The City shall pay the following costs and expenses in connection with the
closing:
a. recording fees in connection with the general warranty deed; and
b. its costs of document preparation and its attorneys' fees.
11. Risk of Loss. The risk of loss or damage to the premises by fire or otherwise, until
delivery of deed, is assumed by the party in ownership. The owning party further agrees to
maintain the property and to deliver said property to the City in the same condition as it is when
this contract was executed, ordinary wear and tear excepted.
12. Contingencies. This agreement and the closing contemplated hereunder IS
expressly contingent upon the satisfaction of the following contingencies:
a. The passage of a citywide referendum within the City of Clearwater which
referendum authorizes the transaction as contemplated in the Resolution; and
b. The conveyance by the City of the Chesapeake Park Property to Calvary.
13. Affirmative Covenants. Warranties and Representations of Calvary.
a. Operating the Property. Between the date hereof and the closing, Calvary
shall maintain the Property in substantially the same manner as prior to the date hereof.
b. Rights of Acquisition. No other person, firm, corporation or other entity
has any right or option to acquire the Property or any portion thereof or any interest therein.

● ENTRIES:
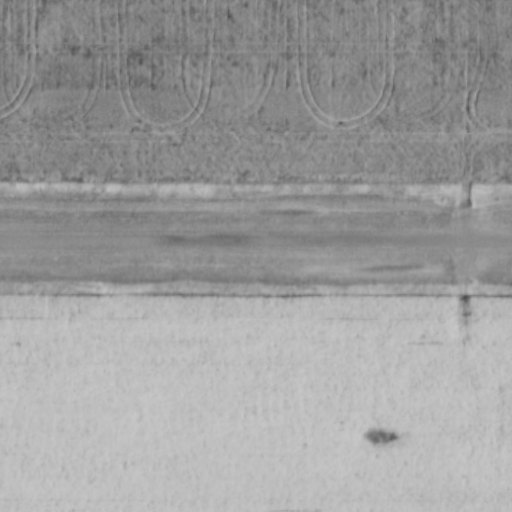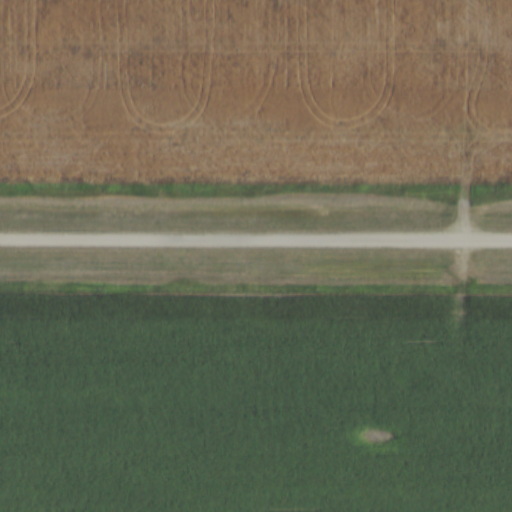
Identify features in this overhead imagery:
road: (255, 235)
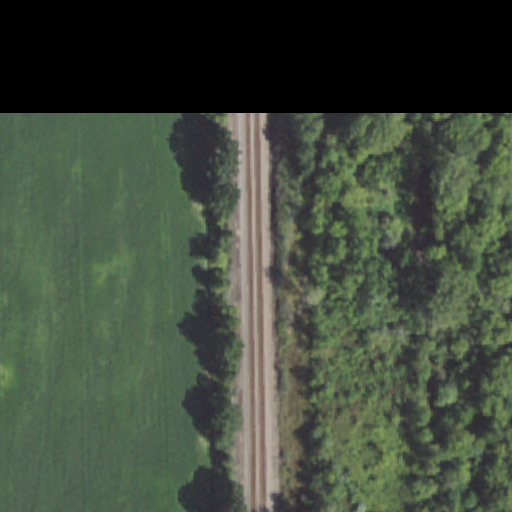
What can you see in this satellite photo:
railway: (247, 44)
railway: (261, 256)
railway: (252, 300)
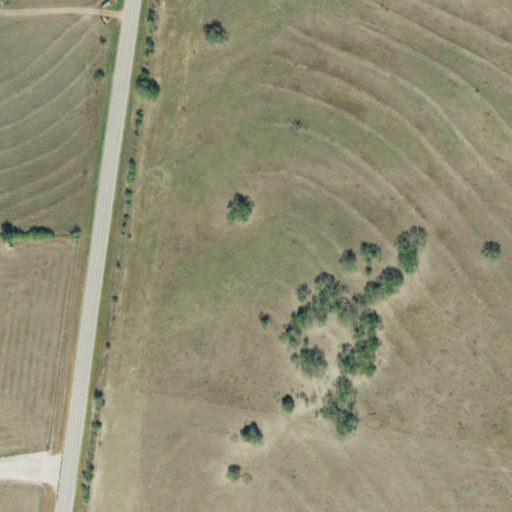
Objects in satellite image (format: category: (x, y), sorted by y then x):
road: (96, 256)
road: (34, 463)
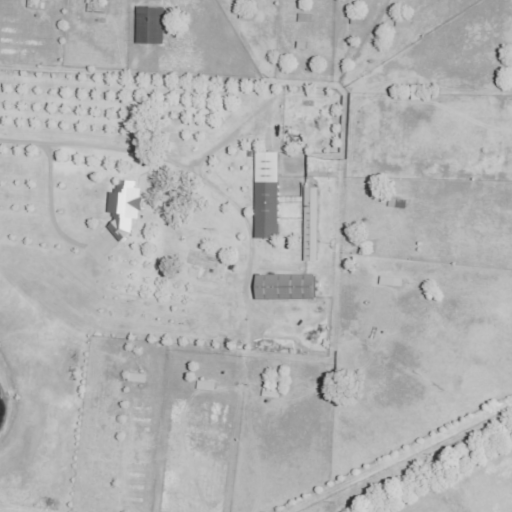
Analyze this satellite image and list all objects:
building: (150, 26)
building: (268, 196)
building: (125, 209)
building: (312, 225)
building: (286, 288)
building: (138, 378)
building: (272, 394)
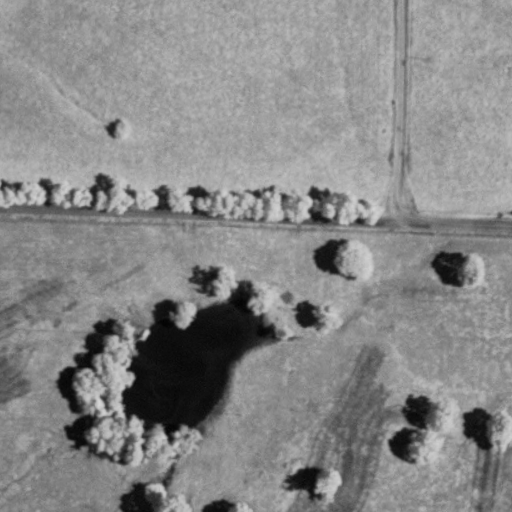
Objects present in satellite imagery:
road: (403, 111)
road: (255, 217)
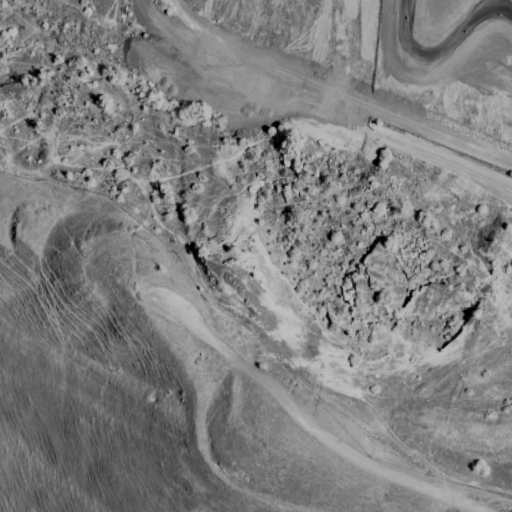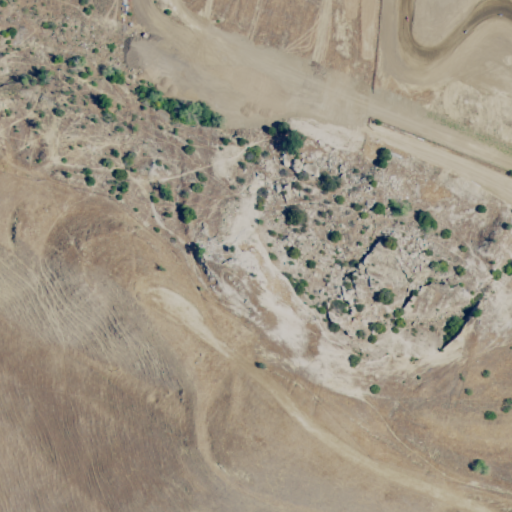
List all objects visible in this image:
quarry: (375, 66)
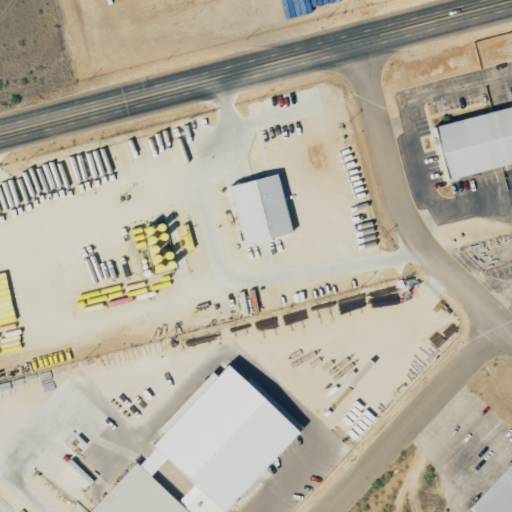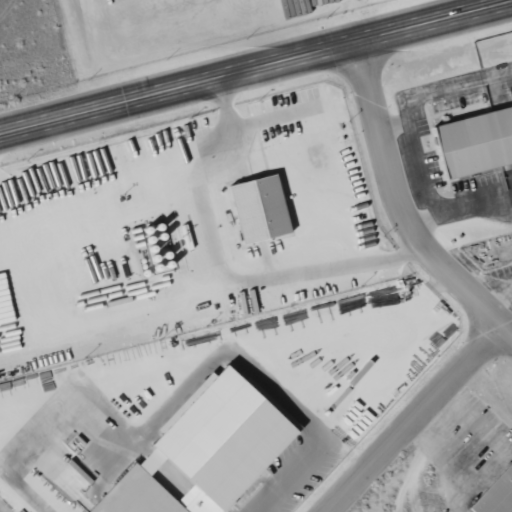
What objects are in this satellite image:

● DIRECTION 1:
Answer these from the property agreement:
(a) Which costs does the City pay in connection with the closing?
(b) Until the deed is delivered, who bears the risk of loss or damage to the premises?
(c) Under the contingencies, what property must the City convey to Calvary?
● DIRECTION 2:
Write the next part of the property agreement, continuing after its last sentence.
The records have nothing to do with the property agreement.

● EXERCISE ANSWER 1:
(a) Recording fees for the general warranty deed, plus its own document preparation costs and attorneys' fees.
(b) The party in ownership.
(c) The Chesapeake Park Property.

● EXERCISE ANSWER 2:
c. Zoning. The present zoning and land use classification of the Property
according to the current and applicable zoning ordinances is park/open space.
d. Title to Property. Calvary owns fee simple title to the land, the
improvements and the appurtenances, which at the time of closing will be free and clear of all
restrictions, liens, encumbrances, easements, exceptions, Uniform Commercial Code financing
statements and security interests of every kind and character, except for the Permitted Exceptions.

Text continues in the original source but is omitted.